The legacy of last year’s dry weather has announced itself in this year’s harvest. Travelling around the farm over the past month or two, I’ve observed the dreaded blackgrass rearing its unwelcomed head in many fields.

It certainly seems a good year for it, and areas that were clean for many years are again seeing the return of a blackgrass population. The arid weather last autumn offered a minimal opportunity for stale seed beds. In a typical year, our blackgrass doesn’t germinate until around the 15 October and we try to hold off drilling on any risky fields until after this date.

Last autumn, many farmers chose not to wait for fear of the weather. It’s always challenging to predict the weather, and it’s easy to get caught out if you have a large autumn workload. Unfortunately, many of us see this in the yield penalties that even moderate levels of blackgrass bring to our autumn cereals.

Some farms turn to multiple herbicides to control it but seeing the price of wheat back down to normal levels, this can be a dicey strategy. In the past, some of our fields have built resistance to chemical products, and I remain hesitant to rely on the next bottled solution pitched on the market as a silver bullet for blackgrass woes. The only real way to keep up with many of our weeds is a genuinely robust integrated pest management plan focusing on wider rotations, later drilling dates, and spring cropping.

How many will turn to the use of the plough to try and bury the problem? Many farms regularly plough, but the blackgrass seed bank is mixed throughout the plough profile, and the grassweed problem increases. But if we repeat an action time after time, year after year, nature will find a way around it. Nature always has the upper hand.

You often hear loudly at events and conferences from those who believe the plough is the tool of the devil and should never be used again. But ‘the how, not the plough’ is the problem. If you follow regenerative principles for minimising soil disturbance as much as possible, this still doesn’t rule out the plough when deemed absolutely necessary. I take a pragmatic view, if we identify a problem in our system and we have a tool that we occasionally use to rectify the problem and improve our system, it should and can be used.
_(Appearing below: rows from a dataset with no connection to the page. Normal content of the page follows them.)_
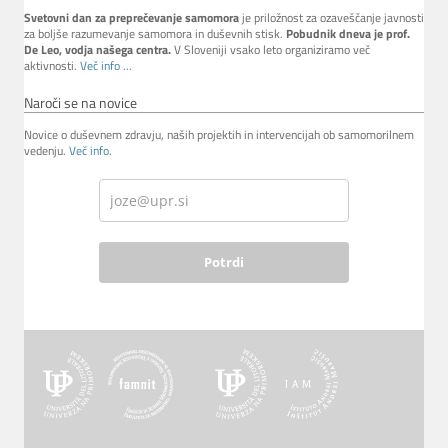
Svetovni dan za preprečevanje samomora
je priložnost za ozaveščanje javnosti
za boljše razumevanje samomora in duševnih stisk.
Pobudnik dneva je prof.
De Leo, vodja našega centra.
V Sloveniji vsako leto organiziramo več
aktivnosti.
Več info ...
Naroči se na novice
Novice o duševnem zdravju, naših projektih in intervencijah ob samomorilnem
vedenju.
Več info
.
Potrdi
If we have very high levels of seed return and can’t leave the seed on the surface to germinate and die, burying it once can work. Then start from a clean slate and don’t repeat the same actions or end up in the same place with a large population of weeds – more the exception, less the rule.

Another impact from the last year’s dry weather and this year’s topsy-turvy spring seems to be a lack of insects. Many are commenting about how few pollinators are in their beans this year. Many keen wildlife people have noticed how little insects and grubs are available for spring chicks. As our weather becomes less predictable and more changeable, it’s increasingly important to consider how we can provide a range of habitats across our farmed landscapes. Having a diversity of farm habitats offers the necessary life-cycle needs for pollinators and predatory insects, which helps boost our future yields.
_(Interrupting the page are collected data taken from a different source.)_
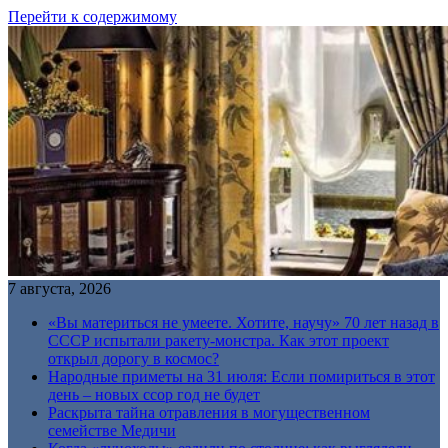
Перейти к содержимому
7 августа, 2026
«Вы материться не умеете. Хотите, научу» 70 лет назад в
СССР испытали ракету-монстра. Как этот проект
открыл дорогу в космос?
Народные приметы на 31 июля: Если помириться в этот
день – новых ссор год не будет
Раскрыта тайна отравления в могущественном
семействе Медичи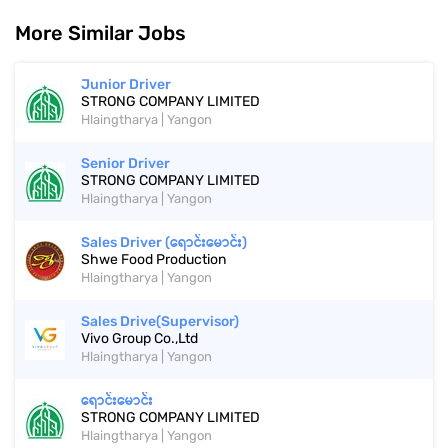
More Similar Jobs
Junior Driver
STRONG COMPANY LIMITED
Hlaingtharya | Yangon
Senior Driver
STRONG COMPANY LIMITED
Hlaingtharya | Yangon
Sales Driver (ရောင်းမောင်း)
Shwe Food Production
Hlaingtharya | Yangon
Sales Drive(Supervisor)
Vivo Group Co.,Ltd
Hlaingtharya | Yangon
ရောင်းမောင်း
STRONG COMPANY LIMITED
Hlaingtharya | Yangon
With the additional SFI options available this year, we can all find areas where we can get funding to deliver a range of nature-friendly outputs. Hopefully, most will take up as many options as possible.  When I’m talking to Defra and the Treasury members, they’re pretty clear farmers should be engaged with these schemes and funding opportunities to ensure the long-term security of the agricultural budget. If we don’t use the funds available, the Treasury will have a case for negotiating a reduction in the money available to Defra. As public money, the sector needs to demonstrate not only appetite but the value we can deliver for food, nature and climate. We either use it – or lose it.